Aspects techniques des interventions coronaires percutanées
Les contre-indications relatives à l’utilisation d’un stent actif sont :
– une histoire clinique difficile à faire préciser, en particulier dans un contexte de conditions cliniques sévères (infarctus du myocarde avec sus-décalage du segment ST ou choc cardiogénique) ;
– un risque de mauvaise observance à la bithérapie antiplaquettaire, y compris les patients ayant des comorbidités multiples et polymédicamentés ;
– la nécessité d’une intervention chirurgicale dans un délai bref obligeant à interrompre la bithérapie antiplaquettaire ;
– un risque accru de saignement ;
– une allergie connue à l’aspirine ou au clopidogrel/prasugrel/ticagrélor ;
– une indication absolue d’anticoagulation au long cours.
Traitement antithrombotique
(tableau 10)
L’algorithme de prise en charge pré-opératoire des patients qui reçoivent une double anti-agrégation plaquettaire est dans la figure 1.
Figure 1. Algorithme de prise en charge pré-opératoire des patients qui reçoivent une double antiagrégation plaquettaire.
Prévention secondaire
(tableau 12)
Les algorithmes de prescription de l’évaluation fonctionnelle au début de la réadaptation après ICP et après pontage coronaire sont présentés dans les figures respectivement 2 et 3.
Figure 2. Algorithme de prescription de l’évaluation fonctionnelle au début de la réadaptation après intervention coronaire programmée.
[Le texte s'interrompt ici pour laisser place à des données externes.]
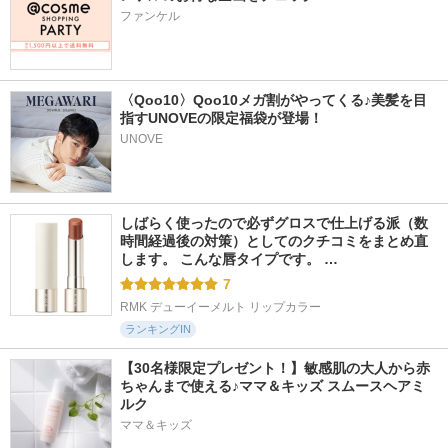
ファンケル
〈Qoo10〉Qoo10メガ割がやってくる♪美髪を目
指すUNOVEの限定福袋が登場！
UNOVE
しばらく使ったので必ずグロスで仕上げる派（数
時間経過後の対策）としてのクチコミをまとめ直
します。 こんな唇タイプです。 …
7
RMK デューイーメルト リップカラー
ランキングIN
【30名様限定プレゼント！】敏感肌の大人から赤
ちゃんまで使える♪ママ＆キッズ スムースヘアミ
ルク
ママ＆キッズ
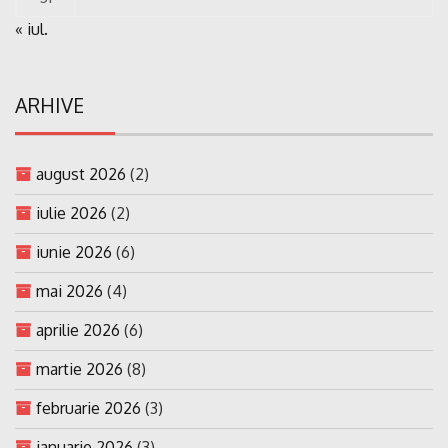
« iul.
ARHIVE
august 2026
(2)
iulie 2026
(2)
iunie 2026
(6)
mai 2026
(4)
aprilie 2026
(6)
martie 2026
(8)
februarie 2026
(3)
ianuarie 2026
(3)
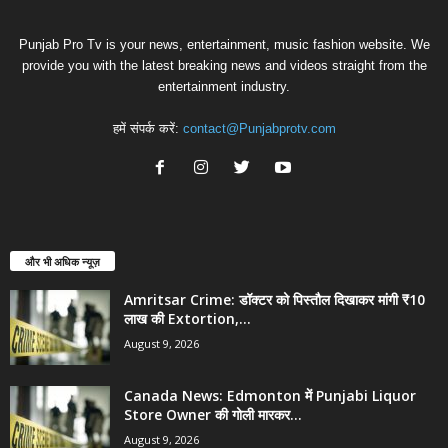
Punjab Pro Tv is your news, entertainment, music fashion website. We
provide you with the latest breaking news and videos straight from the
entertainment industry.
हमें संपर्क करें:
contact@Punjabprotv.com
और भी अधिक न्यूज़
Amritsar Crime: डॉक्टर को पिस्तौल दिखाकर मांगी ₹10
लाख की Extortion,...
August 9, 2026
Canada News: Edmonton में Punjabi Liquor
Store Owner की गोली मारकर...
August 9, 2026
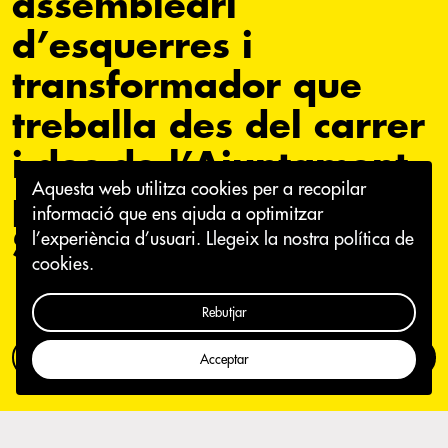
assembleari
d’esquerres i
transformador que
treballa des del carrer
i des de l’Ajuntament
Aquesta web utilitza cookies per a recopilar
per construir un nou
informació que ens ajuda a optimitzar
Sabadell.
l’experiència d’usuari.
Llegeix la nostra política de
cookies.
Rebutjar
Com participar
Campanya
Acceptar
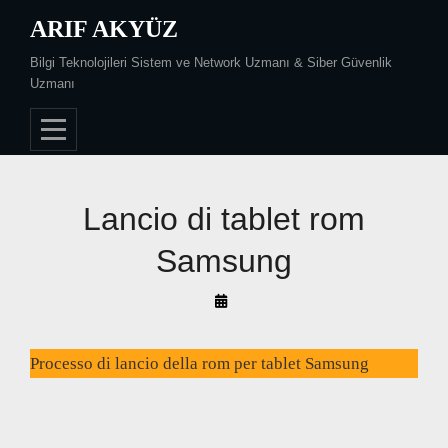
Skip
ARIF AKYÜZ
to
Bilgi Teknolojileri Sistem ve Network Uzmanı & Siber Güvenlik
content
Uzmanı
Lancio di tablet rom
Samsung
By
Arif
Akyüz
Processo di lancio della rom per tablet Samsung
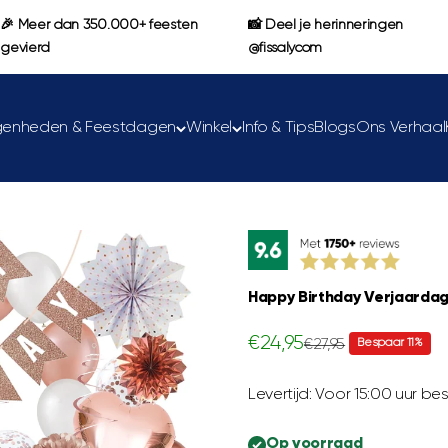
🎉 Meer dan 350.000+ feesten
📸 Deel je herinneringen
gevierd
@fissalycom
genheden & Feestdagen
Winkel
Info & Tips
Blogs
Ons Verhaal
Happy Birthday Verjaarda
Aanbiedingsprijs
€24,95
Normale prijs
Bespaar 11%
€27,95
Levertijd: Voor 15:00 uur 
Op voorraad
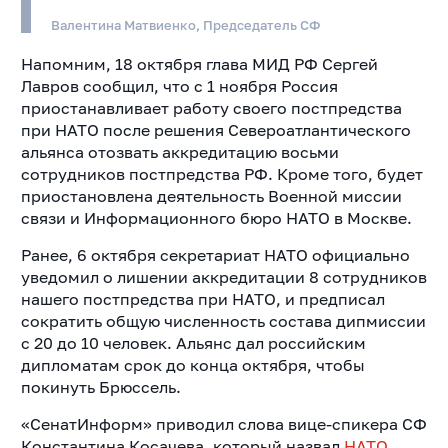
Валентина Матвиенко, Председатель СФ
Напомним, 18 октября глава МИД РФ Сергей
Лавров сообщил, что с 1 ноября Россия
приостанавливает работу своего постпредства
при НАТО после решения Североатлантического
альянса отозвать аккредитацию восьми
сотрудников постпредства РФ. Кроме того, будет
приостановлена деятельность Военной миссии
связи и Информационного бюро НАТО в Москве.
Ранее, 6 октября секретариат НАТО официально
уведомил о лишении аккредитации 8 сотрудников
нашего постпредства при НАТО, и предписал
сократить общую численность состава дипмиссии
с 20 до 10 человек. Альянс дал российским
дипломатам срок до конца октября, чтобы
покинуть Брюссель.
«СенатИнформ» приводил слова вице-спикера СФ
Константина Косачева, который назвал
НАТО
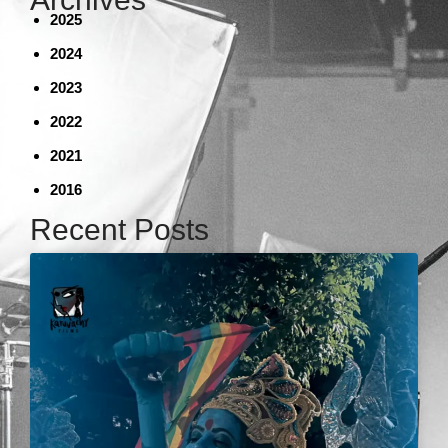
2025
2024
2023
2022
2021
2016
Recent Posts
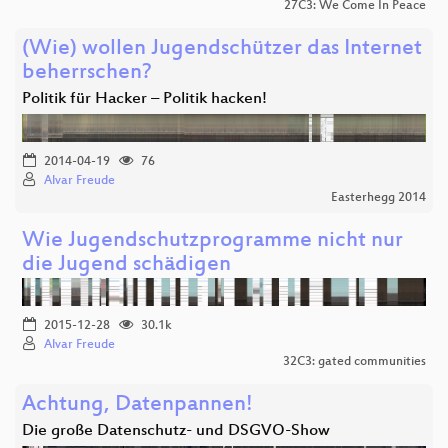
27C3: We Come In Peace
(Wie) wollen Jugendschützer das Internet
beherrschen?
Politik für Hacker – Politik hacken!
2014-04-19
76
Alvar Freude
Easterhegg 2014
Wie Jugendschutzprogramme nicht nur
die Jugend schädigen
2015-12-28
30.1k
Alvar Freude
32C3: gated communities
Achtung, Datenpannen!
Die große Datenschutz- und DSGVO-Show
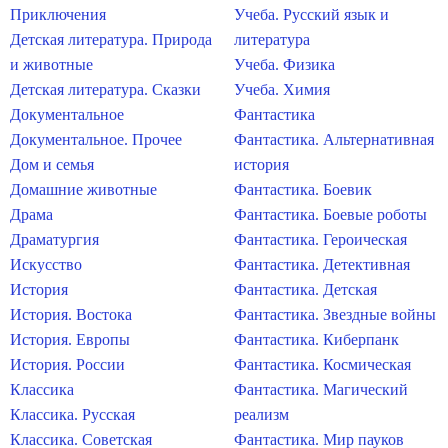
Приключения
Учеба. Русский язык и
Детская литература. Природа
литература
и животные
Учеба. Физика
Детская литература. Сказки
Учеба. Химия
Документальное
Фантастика
Документальное. Прочее
Фантастика. Альтернативная
Дом и семья
история
Домашние животные
Фантастика. Боевик
Драма
Фантастика. Боевые роботы
Драматургия
Фантастика. Героическая
Искусство
Фантастика. Детективная
История
Фантастика. Детская
История. Востока
Фантастика. Звездные войны
История. Европы
Фантастика. Киберпанк
История. России
Фантастика. Космическая
Классика
Фантастика. Магический
Классика. Русская
реализм
Классика. Советская
Фантастика. Мир пауков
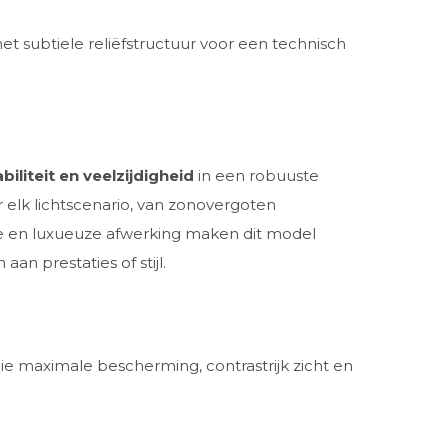
t subtiele reliëfstructuur voor een technisch
iliteit en veelzijdigheid
in een robuuste
r elk lichtscenario, van zonovergoten
tie en luxueuze afwerking maken dit model
aan prestaties of stijl.
e maximale bescherming, contrastrijk zicht en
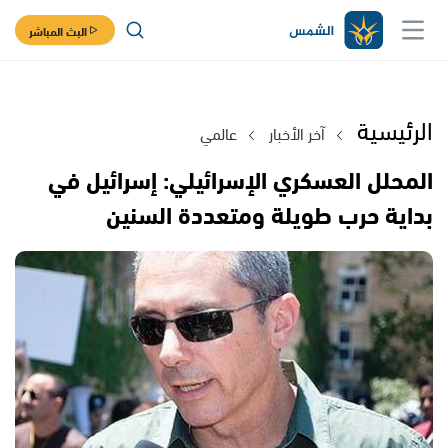
البث المباشر
الرئيسية
آخر الأخبار
عالمي
المحلل العسكري الإسرائيلي: إسرائيل في
بداية حرب طويلة ومتعددة السنين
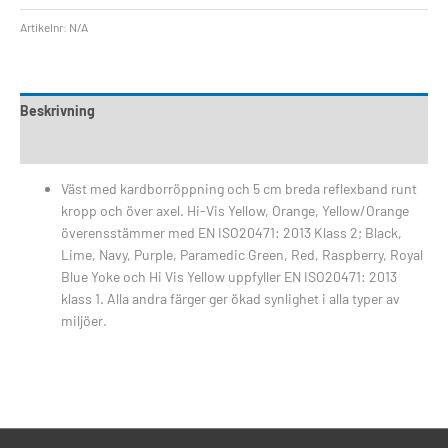
Artikelnr:
N/A
Beskrivning
Ytterligare information
Väst med kardborröppning och 5 cm breda reflexband runt
kropp och över axel. Hi-Vis Yellow, Orange, Yellow/Orange
överensstämmer med EN ISO20471: 2013 Klass 2; Black,
Lime, Navy, Purple, Paramedic Green, Red, Raspberry, Royal
Blue Yoke och Hi Vis Yellow uppfyller EN ISO20471: 2013
klass 1. Alla andra färger ger ökad synlighet i alla typer av
miljöer.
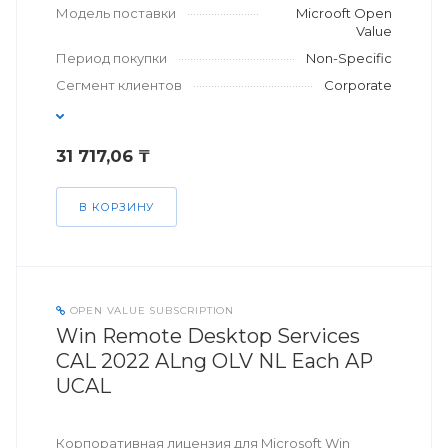
Модель поставки
Microoft Open
Value
Период покупки
Non-Specific
Сегмент клиентов
Corporate
31 717,06 ₸
В КОРЗИНУ
OPEN VALUE SUBSCRIPTION
Win Remote Desktop Services
CAL 2022 ALng OLV NL Each AP
UCAL
Корпоративная лицензия для Microsoft Win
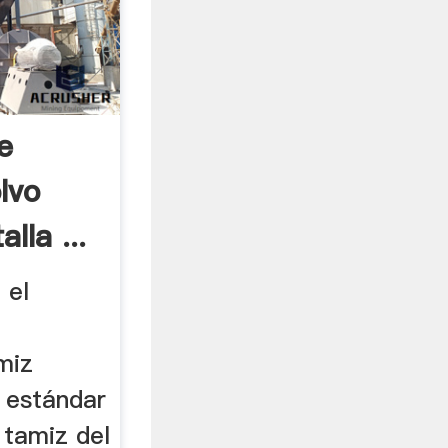
e
lvo
lla ...
 el
o
miz
e estándar
 tamiz del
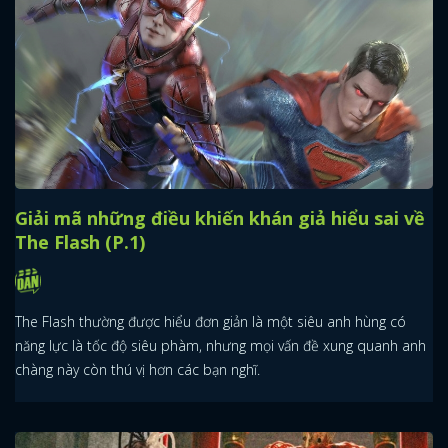
Giải mã những điều khiến khán giả hiểu sai về
The Flash (P.1)
The Flash thường được hiểu đơn giản là một siêu anh hùng có
năng lực là tốc độ siêu phàm, nhưng mọi vấn đề xung quanh anh
chàng này còn thú vị hơn các bạn nghĩ.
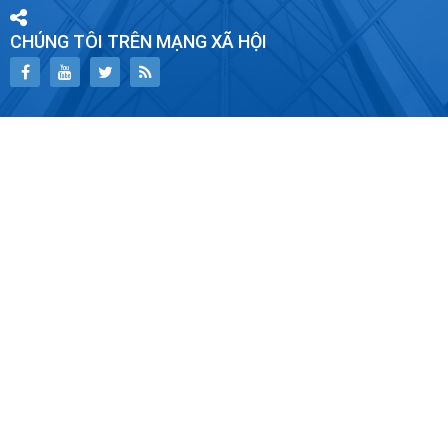
CHÚNG TÔI TRÊN MẠNG XÃ HỘI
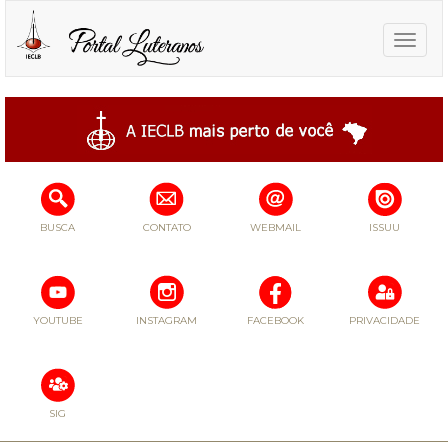
Toggle
naviga
BUSCA
CONTATO
WEBMAIL
ISSUU
YOUTUBE
INSTAGRAM
FACEBOOK
PRIVACIDADE
SIG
Les critères généraux suivants doivent être pris en compte lors de la planification d’une épreuve d’effort avant prescription d’une activité physique : sécurité (stabilité des paramètres cliniques, hémodynamiques et rythmiques) ; seuil ischémique et angineux (en cas de revascularisation incomplète), degré d’altération de la FEVG, facteurs associés (niveau de sédentarité, limitations orthopédiques, besoin en termes de profession et d’activité de loisirs).
* Limite supérieure pour arrêter une épreuve d’effort sous-maximale à palier unique de 6 minutes : niveau perçu d’épuisement (échelle de Borg) 11-13/20 ou fréquence cardiaque maximale = fréquence cardiaque au repos debout + 20-30 battements par minute.
§ Limite supérieure pour arrêter une épreuve d’effort sous-maximale progressive : fréquence cardiaque maximale = 70 % de la réserve de fréquence cardiaque ou 85 % de la fréquence cardiaque maximale prédite par l’âge.
Figure 3. Algorithme de prescription de l’évaluation fonctionnelle au début de la réadaptation après pontage coronaire. Les critères généraux suivants doivent être pris en compte lors de la planification d’une épreuve d’effort avant prescription d’une activité physique : sécurité (stabilité des paramètres cliniques, hémodynamiques et rythmiques) ; comorbidités (taux d’hémoglobine, inconfort musculosquelettique, cicatrisation au niveau des sites d’incision) ; facteurs associés (déconditionnement dû à une hospitalisation prolongée, niveau de sédentarité, limitations orthopédiques, besoin en termes de profession et d’activité de loisirs).
* Limite supérieure pour arrêter une épreuve d’effort sous-maximale à palier unique de 6 minutes : niveau perçu d’épuisement (échelle de Borg) 11-13/20 ou fréquence cardiaque maximale = fréquence cardiaque au repos debout + 20-30 battements par minute.
§ Limite supérieure pour arrêter une épreuve d’effort sous-maximale progressive : fréquence cardiaque maximale = 70 % de la réserve de fréquence cardiaque ou 85 % de la fréquence cardiaque maximale prédite par l’âge.